- Your objective -
Transcribe every line of the records below without changing anything.
[Entries provided start]
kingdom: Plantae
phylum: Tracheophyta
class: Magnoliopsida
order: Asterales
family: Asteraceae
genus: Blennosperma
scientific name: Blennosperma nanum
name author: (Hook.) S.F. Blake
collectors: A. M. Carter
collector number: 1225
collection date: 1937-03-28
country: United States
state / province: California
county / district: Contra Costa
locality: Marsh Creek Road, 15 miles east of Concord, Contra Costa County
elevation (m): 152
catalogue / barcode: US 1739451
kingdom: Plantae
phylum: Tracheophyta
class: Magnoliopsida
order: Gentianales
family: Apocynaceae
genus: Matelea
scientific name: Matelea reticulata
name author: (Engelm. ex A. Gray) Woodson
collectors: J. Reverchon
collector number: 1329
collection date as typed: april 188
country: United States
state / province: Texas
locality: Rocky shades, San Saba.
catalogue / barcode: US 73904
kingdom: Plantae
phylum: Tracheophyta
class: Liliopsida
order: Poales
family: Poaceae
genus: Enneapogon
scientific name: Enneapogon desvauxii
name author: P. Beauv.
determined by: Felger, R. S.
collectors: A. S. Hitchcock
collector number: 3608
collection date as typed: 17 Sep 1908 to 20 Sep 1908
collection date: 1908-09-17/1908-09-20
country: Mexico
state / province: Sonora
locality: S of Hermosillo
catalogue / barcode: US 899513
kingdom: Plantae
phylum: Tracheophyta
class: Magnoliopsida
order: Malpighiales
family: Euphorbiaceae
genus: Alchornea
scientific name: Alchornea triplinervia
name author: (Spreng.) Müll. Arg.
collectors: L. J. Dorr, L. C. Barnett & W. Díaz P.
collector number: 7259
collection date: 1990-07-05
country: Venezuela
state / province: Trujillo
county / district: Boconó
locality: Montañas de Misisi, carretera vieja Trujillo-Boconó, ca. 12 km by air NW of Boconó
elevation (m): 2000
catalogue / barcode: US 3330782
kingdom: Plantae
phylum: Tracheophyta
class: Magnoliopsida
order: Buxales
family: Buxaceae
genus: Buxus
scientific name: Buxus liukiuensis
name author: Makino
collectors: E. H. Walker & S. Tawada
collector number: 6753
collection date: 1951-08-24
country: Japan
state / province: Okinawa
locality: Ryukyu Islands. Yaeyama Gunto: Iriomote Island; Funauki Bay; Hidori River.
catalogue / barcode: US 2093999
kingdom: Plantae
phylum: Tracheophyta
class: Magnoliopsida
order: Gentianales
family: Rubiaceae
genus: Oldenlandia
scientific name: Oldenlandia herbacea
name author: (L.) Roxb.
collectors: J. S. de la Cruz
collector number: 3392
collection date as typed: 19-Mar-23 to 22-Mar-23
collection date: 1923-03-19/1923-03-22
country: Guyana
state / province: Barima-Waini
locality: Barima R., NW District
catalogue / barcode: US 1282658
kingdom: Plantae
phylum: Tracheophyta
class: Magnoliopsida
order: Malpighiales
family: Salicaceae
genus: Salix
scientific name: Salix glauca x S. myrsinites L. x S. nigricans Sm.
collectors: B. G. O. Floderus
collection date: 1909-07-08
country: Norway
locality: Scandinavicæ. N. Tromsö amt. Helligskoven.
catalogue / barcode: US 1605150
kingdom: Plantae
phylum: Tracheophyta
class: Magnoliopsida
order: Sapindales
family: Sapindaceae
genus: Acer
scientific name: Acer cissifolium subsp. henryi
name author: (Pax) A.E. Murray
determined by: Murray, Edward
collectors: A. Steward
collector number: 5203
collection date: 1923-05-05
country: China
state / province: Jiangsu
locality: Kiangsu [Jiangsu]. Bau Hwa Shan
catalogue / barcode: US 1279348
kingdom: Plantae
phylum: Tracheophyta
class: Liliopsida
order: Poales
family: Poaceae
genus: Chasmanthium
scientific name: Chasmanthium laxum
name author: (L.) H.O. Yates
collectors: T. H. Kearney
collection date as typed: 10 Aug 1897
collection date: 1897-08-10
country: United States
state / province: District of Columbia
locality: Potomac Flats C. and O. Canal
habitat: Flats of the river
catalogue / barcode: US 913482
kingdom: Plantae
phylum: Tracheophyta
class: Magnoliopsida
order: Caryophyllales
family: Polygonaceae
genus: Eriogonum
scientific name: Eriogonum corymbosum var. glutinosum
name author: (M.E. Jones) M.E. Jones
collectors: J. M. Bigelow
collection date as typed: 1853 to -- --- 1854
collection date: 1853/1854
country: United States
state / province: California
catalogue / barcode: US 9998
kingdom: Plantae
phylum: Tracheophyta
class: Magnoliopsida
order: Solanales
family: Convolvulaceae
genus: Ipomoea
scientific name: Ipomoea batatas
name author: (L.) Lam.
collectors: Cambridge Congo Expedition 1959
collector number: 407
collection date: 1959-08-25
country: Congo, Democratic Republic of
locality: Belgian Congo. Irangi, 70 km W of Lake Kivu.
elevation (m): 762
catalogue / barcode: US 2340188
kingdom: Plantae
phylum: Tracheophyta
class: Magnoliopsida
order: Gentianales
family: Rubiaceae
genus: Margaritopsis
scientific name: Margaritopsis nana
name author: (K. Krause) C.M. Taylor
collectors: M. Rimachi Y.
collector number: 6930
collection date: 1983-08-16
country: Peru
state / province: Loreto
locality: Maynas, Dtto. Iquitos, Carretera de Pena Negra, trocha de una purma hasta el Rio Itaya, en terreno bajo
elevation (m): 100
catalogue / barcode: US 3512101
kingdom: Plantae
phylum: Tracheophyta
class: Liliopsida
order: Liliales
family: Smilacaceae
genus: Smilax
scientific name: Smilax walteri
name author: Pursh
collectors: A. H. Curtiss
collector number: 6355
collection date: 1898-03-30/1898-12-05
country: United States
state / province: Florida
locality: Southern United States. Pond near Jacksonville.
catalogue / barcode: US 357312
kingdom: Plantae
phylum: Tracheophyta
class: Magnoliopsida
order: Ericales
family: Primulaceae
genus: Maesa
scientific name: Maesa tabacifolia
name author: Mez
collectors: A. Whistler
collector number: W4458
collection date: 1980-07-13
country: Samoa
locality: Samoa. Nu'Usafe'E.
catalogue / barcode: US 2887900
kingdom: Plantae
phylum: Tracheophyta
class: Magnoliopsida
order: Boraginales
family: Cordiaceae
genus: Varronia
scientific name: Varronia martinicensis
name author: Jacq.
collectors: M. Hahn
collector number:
[Entries provided end]
- Answer to this task -
kingdom: Plantae
phylum: Tracheophyta
class: Magnoliopsida
order: Asterales
family: Asteraceae
genus: Blennosperma
scientific name: Blennosperma nanum
name author: (Hook.) S.F. Blake
collectors: A. M. Carter
collector number: 1225
collection date: 1937-03-28
country: United States
state / province: California
county / district: Contra Costa
locality: Marsh Creek Road, 15 miles east of Concord, Contra Costa County
elevation (m): 152
catalogue / barcode: US 1739451
kingdom: Plantae
phylum: Tracheophyta
class: Magnoliopsida
order: Gentianales
family: Apocynaceae
genus: Matelea
scientific name: Matelea reticulata
name author: (Engelm. ex A. Gray) Woodson
collectors: J. Reverchon
collector number: 1329
collection date as typed: april 188
country: United States
state / province: Texas
locality: Rocky shades, San Saba.
catalogue / barcode: US 73904
kingdom: Plantae
phylum: Tracheophyta
class: Liliopsida
order: Poales
family: Poaceae
genus: Enneapogon
scientific name: Enneapogon desvauxii
name author: P. Beauv.
determined by: Felger, R. S.
collectors: A. S. Hitchcock
collector number: 3608
collection date as typed: 17 Sep 1908 to 20 Sep 1908
collection date: 1908-09-17/1908-09-20
country: Mexico
state / province: Sonora
locality: S of Hermosillo
catalogue / barcode: US 899513
kingdom: Plantae
phylum: Tracheophyta
class: Magnoliopsida
order: Malpighiales
family: Euphorbiaceae
genus: Alchornea
scientific name: Alchornea triplinervia
name author: (Spreng.) Müll. Arg.
collectors: L. J. Dorr, L. C. Barnett & W. Díaz P.
collector number: 7259
collection date: 1990-07-05
country: Venezuela
state / province: Trujillo
county / district: Boconó
locality: Montañas de Misisi, carretera vieja Trujillo-Boconó, ca. 12 km by air NW of Boconó
elevation (m): 2000
catalogue / barcode: US 3330782
kingdom: Plantae
phylum: Tracheophyta
class: Magnoliopsida
order: Buxales
family: Buxaceae
genus: Buxus
scientific name: Buxus liukiuensis
name author: Makino
collectors: E. H. Walker & S. Tawada
collector number: 6753
collection date: 1951-08-24
country: Japan
state / province: Okinawa
locality: Ryukyu Islands. Yaeyama Gunto: Iriomote Island; Funauki Bay; Hidori River.
catalogue / barcode: US 2093999
kingdom: Plantae
phylum: Tracheophyta
class: Magnoliopsida
order: Gentianales
family: Rubiaceae
genus: Oldenlandia
scientific name: Oldenlandia herbacea
name author: (L.) Roxb.
collectors: J. S. de la Cruz
collector number: 3392
collection date as typed: 19-Mar-23 to 22-Mar-23
collection date: 1923-03-19/1923-03-22
country: Guyana
state / province: Barima-Waini
locality: Barima R., NW District
catalogue / barcode: US 1282658
kingdom: Plantae
phylum: Tracheophyta
class: Magnoliopsida
order: Malpighiales
family: Salicaceae
genus: Salix
scientific name: Salix glauca x S. myrsinites L. x S. nigricans Sm.
collectors: B. G. O. Floderus
collection date: 1909-07-08
country: Norway
locality: Scandinavicæ. N. Tromsö amt. Helligskoven.
catalogue / barcode: US 1605150
kingdom: Plantae
phylum: Tracheophyta
class: Magnoliopsida
order: Sapindales
family: Sapindaceae
genus: Acer
scientific name: Acer cissifolium subsp. henryi
name author: (Pax) A.E. Murray
determined by: Murray, Edward
collectors: A. Steward
collector number: 5203
collection date: 1923-05-05
country: China
state / province: Jiangsu
locality: Kiangsu [Jiangsu]. Bau Hwa Shan
catalogue / barcode: US 1279348
kingdom: Plantae
phylum: Tracheophyta
class: Liliopsida
order: Poales
family: Poaceae
genus: Chasmanthium
scientific name: Chasmanthium laxum
name author: (L.) H.O. Yates
collectors: T. H. Kearney
collection date as typed: 10 Aug 1897
collection date: 1897-08-10
country: United States
state / province: District of Columbia
locality: Potomac Flats C. and O. Canal
habitat: Flats of the river
catalogue / barcode: US 913482
kingdom: Plantae
phylum: Tracheophyta
class: Magnoliopsida
order: Caryophyllales
family: Polygonaceae
genus: Eriogonum
scientific name: Eriogonum corymbosum var. glutinosum
name author: (M.E. Jones) M.E. Jones
collectors: J. M. Bigelow
collection date as typed: 1853 to -- --- 1854
collection date: 1853/1854
country: United States
state / province: California
catalogue / barcode: US 9998
kingdom: Plantae
phylum: Tracheophyta
class: Magnoliopsida
order: Solanales
family: Convolvulaceae
genus: Ipomoea
scientific name: Ipomoea batatas
name author: (L.) Lam.
collectors: Cambridge Congo Expedition 1959
collector number: 407
collection date: 1959-08-25
country: Congo, Democratic Republic of
locality: Belgian Congo. Irangi, 70 km W of Lake Kivu.
elevation (m): 762
catalogue / barcode: US 2340188
kingdom: Plantae
phylum: Tracheophyta
class: Magnoliopsida
order: Gentianales
family: Rubiaceae
genus: Margaritopsis
scientific name: Margaritopsis nana
name author: (K. Krause) C.M. Taylor
collectors: M. Rimachi Y.
collector number: 6930
collection date: 1983-08-16
country: Peru
state / province: Loreto
locality: Maynas, Dtto. Iquitos, Carretera de Pena Negra, trocha de una purma hasta el Rio Itaya, en terreno bajo
elevation (m): 100
catalogue / barcode: US 3512101
kingdom: Plantae
phylum: Tracheophyta
class: Liliopsida
order: Liliales
family: Smilacaceae
genus: Smilax
scientific name: Smilax walteri
name author: Pursh
collectors: A. H. Curtiss
collector number: 6355
collection date: 1898-03-30/1898-12-05
country: United States
state / province: Florida
locality: Southern United States. Pond near Jacksonville.
catalogue / barcode: US 357312
kingdom: Plantae
phylum: Tracheophyta
class: Magnoliopsida
order: Ericales
family: Primulaceae
genus: Maesa
scientific name: Maesa tabacifolia
name author: Mez
collectors: A. Whistler
collector number: W4458
collection date: 1980-07-13
country: Samoa
locality: Samoa. Nu'Usafe'E.
catalogue / barcode: US 2887900
kingdom: Plantae
phylum: Tracheophyta
class: Magnoliopsida
order: Boraginales
family: Cordiaceae
genus: Varronia
scientific name: Varronia martinicensis
name author: Jacq.
collectors: M. Hahn
collector number:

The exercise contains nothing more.